- **THE INPUT**
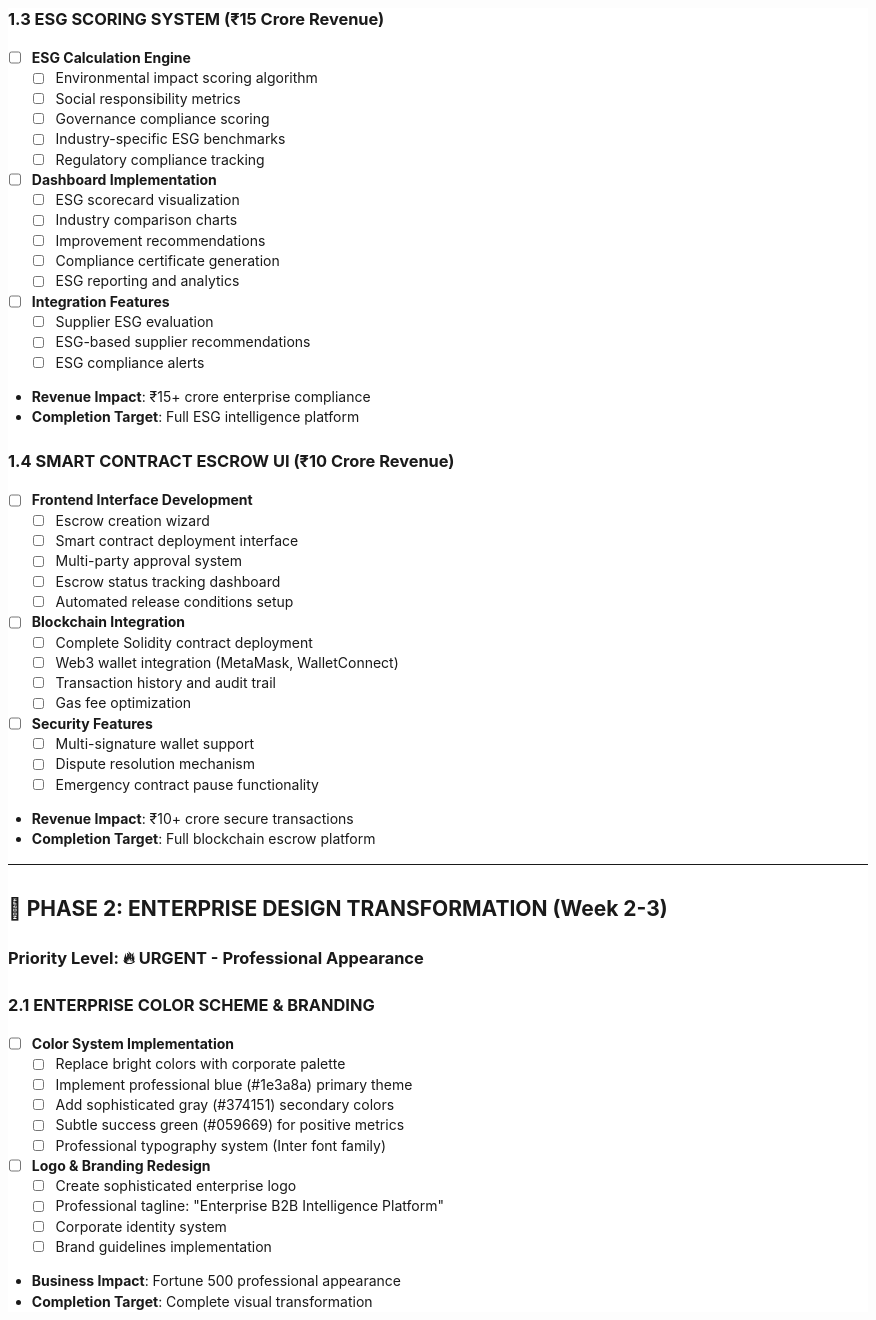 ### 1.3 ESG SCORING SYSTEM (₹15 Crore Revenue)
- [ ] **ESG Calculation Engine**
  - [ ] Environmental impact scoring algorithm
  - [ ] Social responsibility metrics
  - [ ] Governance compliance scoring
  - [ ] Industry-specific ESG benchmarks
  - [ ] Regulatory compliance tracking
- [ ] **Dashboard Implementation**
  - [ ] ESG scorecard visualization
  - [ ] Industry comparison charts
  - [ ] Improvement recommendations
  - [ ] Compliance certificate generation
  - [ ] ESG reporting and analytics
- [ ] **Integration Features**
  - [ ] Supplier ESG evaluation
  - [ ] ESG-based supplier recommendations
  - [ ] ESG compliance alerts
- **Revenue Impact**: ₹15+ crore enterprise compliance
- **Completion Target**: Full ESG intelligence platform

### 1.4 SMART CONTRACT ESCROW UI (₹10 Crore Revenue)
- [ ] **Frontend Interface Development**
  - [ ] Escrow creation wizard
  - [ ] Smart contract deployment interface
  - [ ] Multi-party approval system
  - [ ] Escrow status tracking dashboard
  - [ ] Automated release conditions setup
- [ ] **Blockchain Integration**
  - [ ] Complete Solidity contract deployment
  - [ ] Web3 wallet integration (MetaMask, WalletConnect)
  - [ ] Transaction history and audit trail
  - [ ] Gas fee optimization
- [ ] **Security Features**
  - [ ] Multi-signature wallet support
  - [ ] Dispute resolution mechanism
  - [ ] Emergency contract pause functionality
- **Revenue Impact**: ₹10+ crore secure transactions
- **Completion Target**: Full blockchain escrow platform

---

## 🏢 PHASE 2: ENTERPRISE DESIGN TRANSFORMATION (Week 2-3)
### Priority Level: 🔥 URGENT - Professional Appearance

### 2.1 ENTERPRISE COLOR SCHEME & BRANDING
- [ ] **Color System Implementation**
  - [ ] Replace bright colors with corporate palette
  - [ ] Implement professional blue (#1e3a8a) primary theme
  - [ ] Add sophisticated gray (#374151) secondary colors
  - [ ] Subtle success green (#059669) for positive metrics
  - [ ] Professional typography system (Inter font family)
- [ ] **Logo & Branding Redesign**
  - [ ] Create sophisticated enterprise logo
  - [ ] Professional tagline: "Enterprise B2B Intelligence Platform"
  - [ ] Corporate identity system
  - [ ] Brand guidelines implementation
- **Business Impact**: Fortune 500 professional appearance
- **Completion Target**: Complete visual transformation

- **PROBLEM DESCRIPTION**
Repeat the records word for word, skipping pictures.

- **RESULT OF THIS TASK**
 ### 1.3 ESG SCORING SYSTEM (₹15 Crore Revenue)
- [ ] **ESG Calculation Engine**
  - [ ] Environmental impact scoring algorithm
  - [ ] Social responsibility metrics
  - [ ] Governance compliance scoring
  - [ ] Industry-specific ESG benchmarks
  - [ ] Regulatory compliance tracking
- [ ] **Dashboard Implementation**
  - [ ] ESG scorecard visualization
  - [ ] Industry comparison charts
  - [ ] Improvement recommendations
  - [ ] Compliance certificate generation
  - [ ] ESG reporting and analytics
- [ ] **Integration Features**
  - [ ] Supplier ESG evaluation
  - [ ] ESG-based supplier recommendations
  - [ ] ESG compliance alerts
- **Revenue Impact**: ₹15+ crore enterprise compliance
- **Completion Target**: Full ESG intelligence platform

### 1.4 SMART CONTRACT ESCROW UI (₹10 Crore Revenue)
- [ ] **Frontend Interface Development**
  - [ ] Escrow creation wizard
  - [ ] Smart contract deployment interface
  - [ ] Multi-party approval system
  - [ ] Escrow status tracking dashboard
  - [ ] Automated release conditions setup
- [ ] **Blockchain Integration**
  - [ ] Complete Solidity contract deployment
  - [ ] Web3 wallet integration (MetaMask, WalletConnect)
  - [ ] Transaction history and audit trail
  - [ ] Gas fee optimization
- [ ] **Security Features**
  - [ ] Multi-signature wallet support
  - [ ] Dispute resolution mechanism
  - [ ] Emergency contract pause functionality
- **Revenue Impact**: ₹10+ crore secure transactions
- **Completion Target**: Full blockchain escrow platform

---

## 🏢 PHASE 2: ENTERPRISE DESIGN TRANSFORMATION (Week 2-3)
### Priority Level: 🔥 URGENT - Professional Appearance

### 2.1 ENTERPRISE COLOR SCHEME & BRANDING
- [ ] **Color System Implementation**
  - [ ] Replace bright colors with corporate palette
  - [ ] Implement professional blue (#1e3a8a) primary theme
  - [ ] Add sophisticated gray (#374151) secondary colors
  - [ ] Subtle success green (#059669) for positive metrics
  - [ ] Professional typography system (Inter font family)
- [ ] **Logo & Branding Redesign**
  - [ ] Create sophisticated enterprise logo
  - [ ] Professional tagline: "Enterprise B2B Intelligence Platform"
  - [ ] Corporate identity system
  - [ ] Brand guidelines implementation
- **Business Impact**: Fortune 500 professional appearance
- **Completion Target**: Complete visual transformation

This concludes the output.